Content starts
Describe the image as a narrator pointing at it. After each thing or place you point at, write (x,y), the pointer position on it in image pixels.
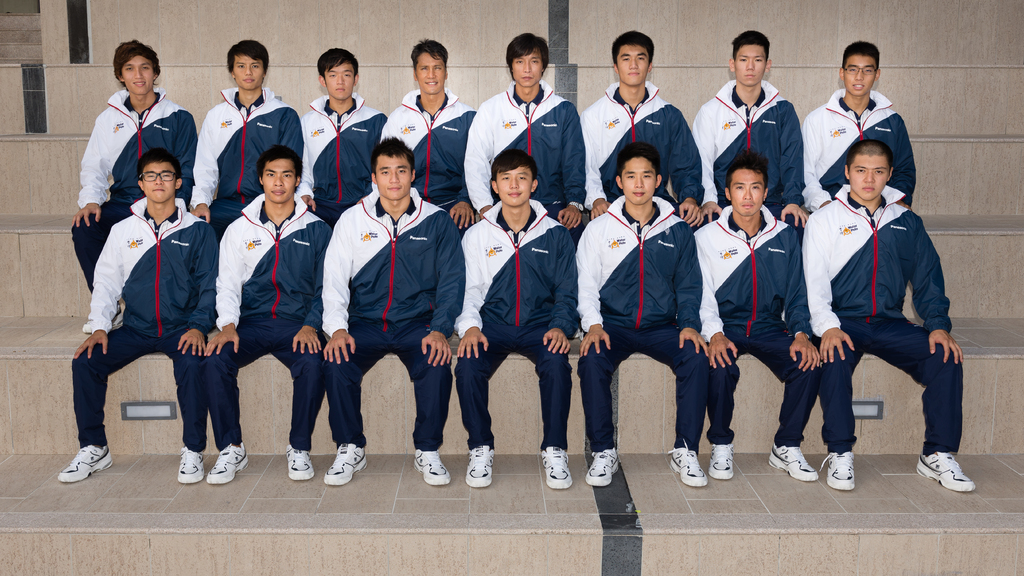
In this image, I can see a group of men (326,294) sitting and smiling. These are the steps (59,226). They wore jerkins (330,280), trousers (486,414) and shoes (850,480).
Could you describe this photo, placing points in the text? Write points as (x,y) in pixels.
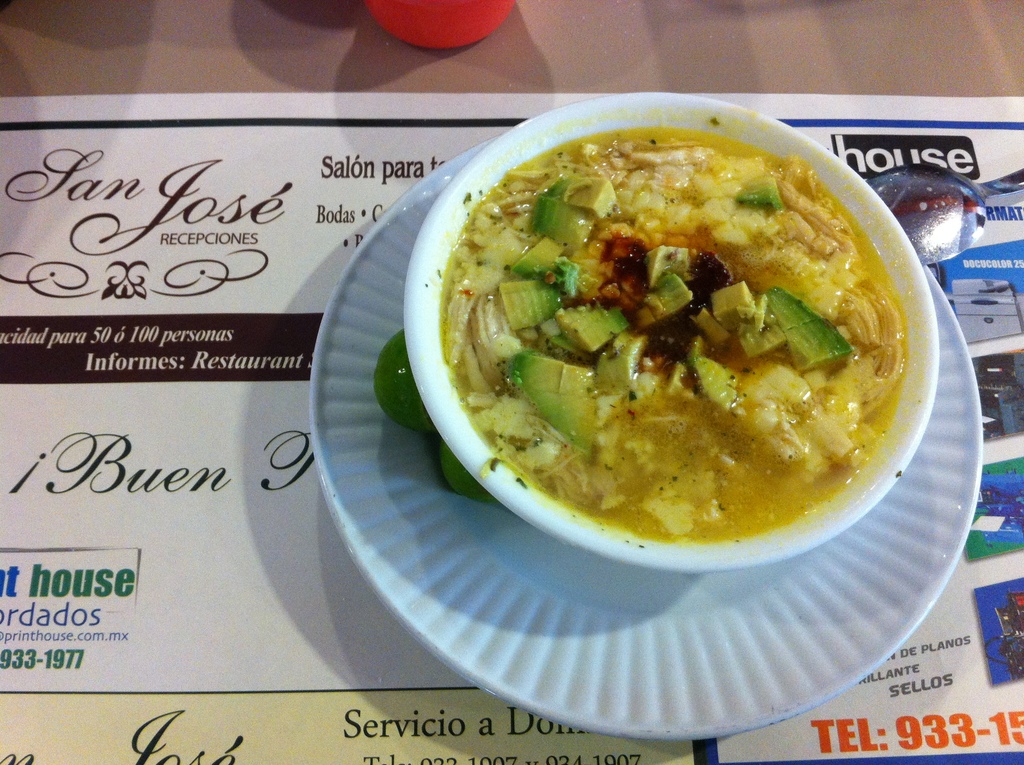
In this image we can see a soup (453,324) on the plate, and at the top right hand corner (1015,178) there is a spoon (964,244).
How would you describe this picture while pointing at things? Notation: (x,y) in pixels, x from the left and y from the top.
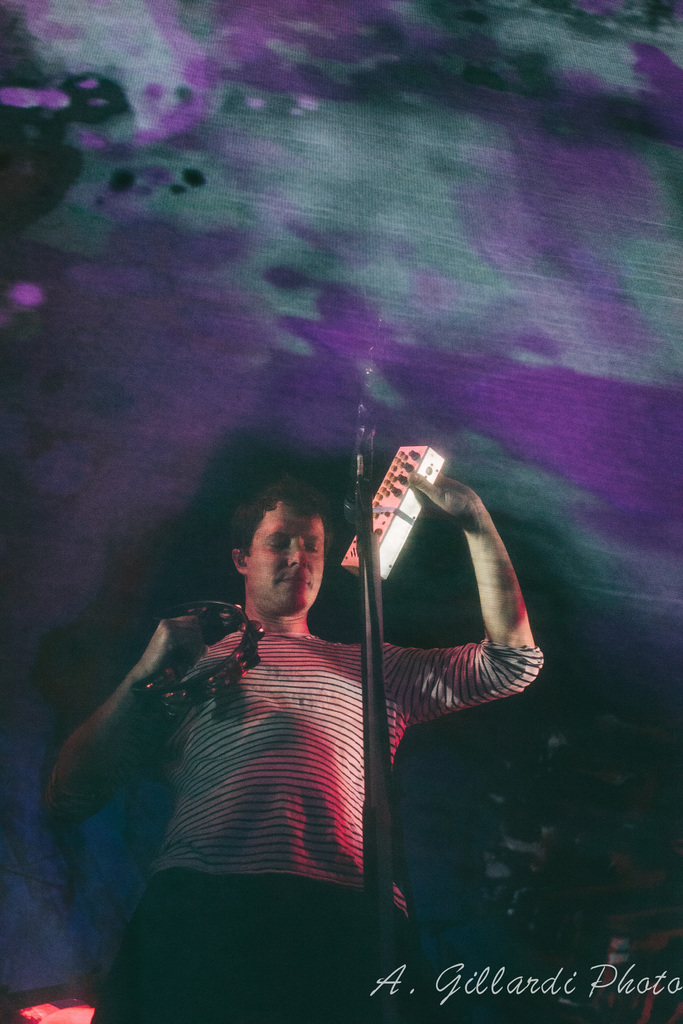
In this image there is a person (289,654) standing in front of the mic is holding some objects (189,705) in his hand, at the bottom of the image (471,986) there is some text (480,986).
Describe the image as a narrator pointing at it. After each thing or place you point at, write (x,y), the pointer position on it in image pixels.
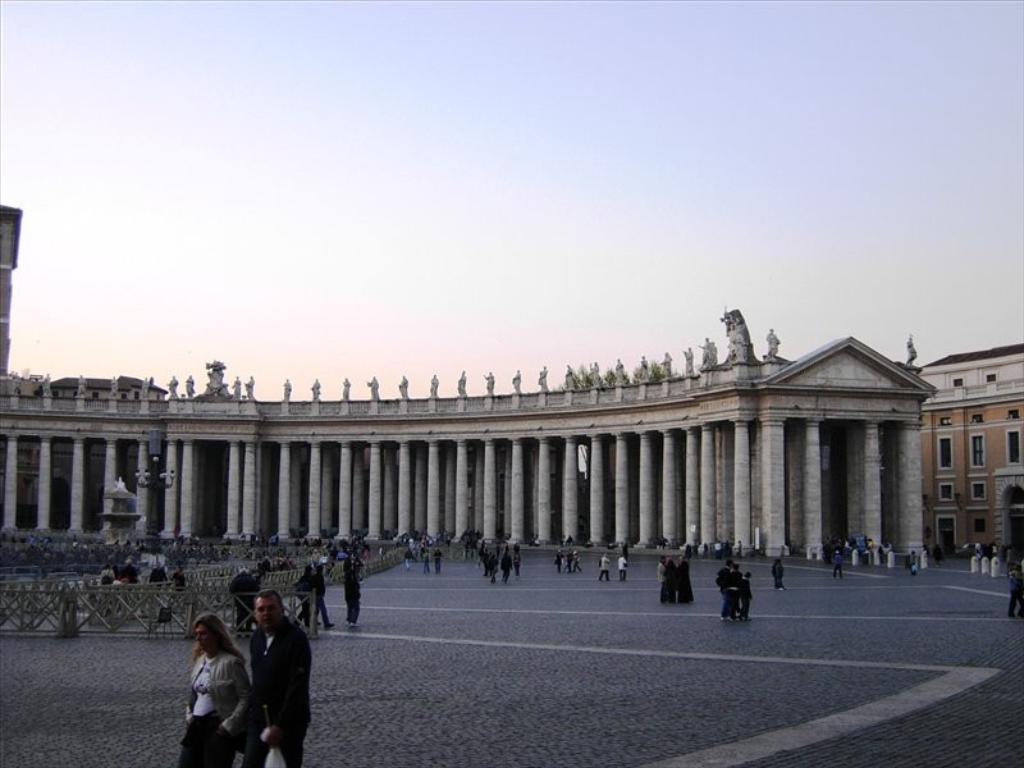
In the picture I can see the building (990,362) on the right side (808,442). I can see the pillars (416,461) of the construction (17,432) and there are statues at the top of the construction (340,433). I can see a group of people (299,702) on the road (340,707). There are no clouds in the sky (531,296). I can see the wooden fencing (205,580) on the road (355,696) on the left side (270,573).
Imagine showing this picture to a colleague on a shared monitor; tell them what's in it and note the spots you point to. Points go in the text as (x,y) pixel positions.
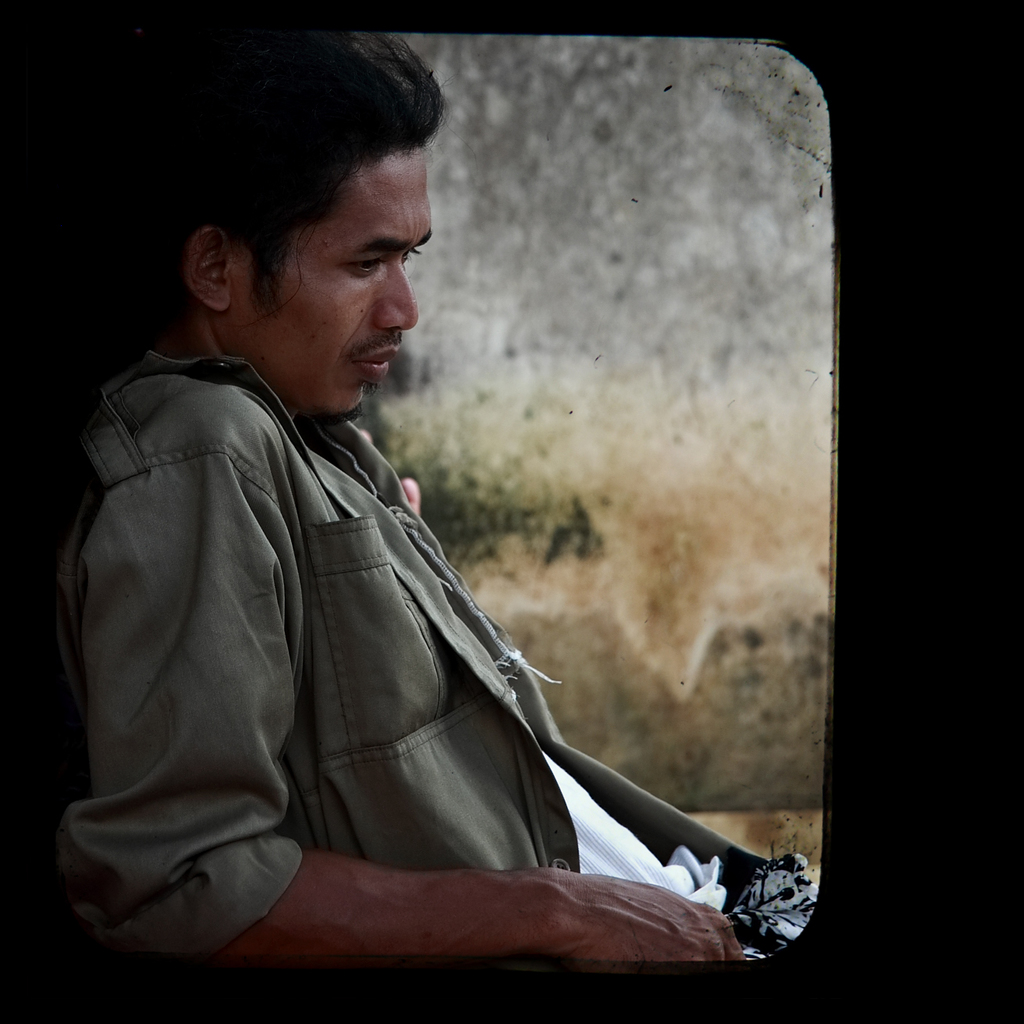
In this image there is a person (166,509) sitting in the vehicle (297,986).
Content ends
▸ WORK REQUIRED
Nothing should appear in the answer except the lines from the one containing "Imagine showing this" through the last line of the listing, given again exactly and with no pictures.

▸ TASK SOLUTION
Imagine showing this picture to a colleague on a shared monitor; tell them what's in it and note the spots you point to. Points go in the text as (x,y) pixel positions.
In this image there is a person (166,509) sitting in the vehicle (297,986).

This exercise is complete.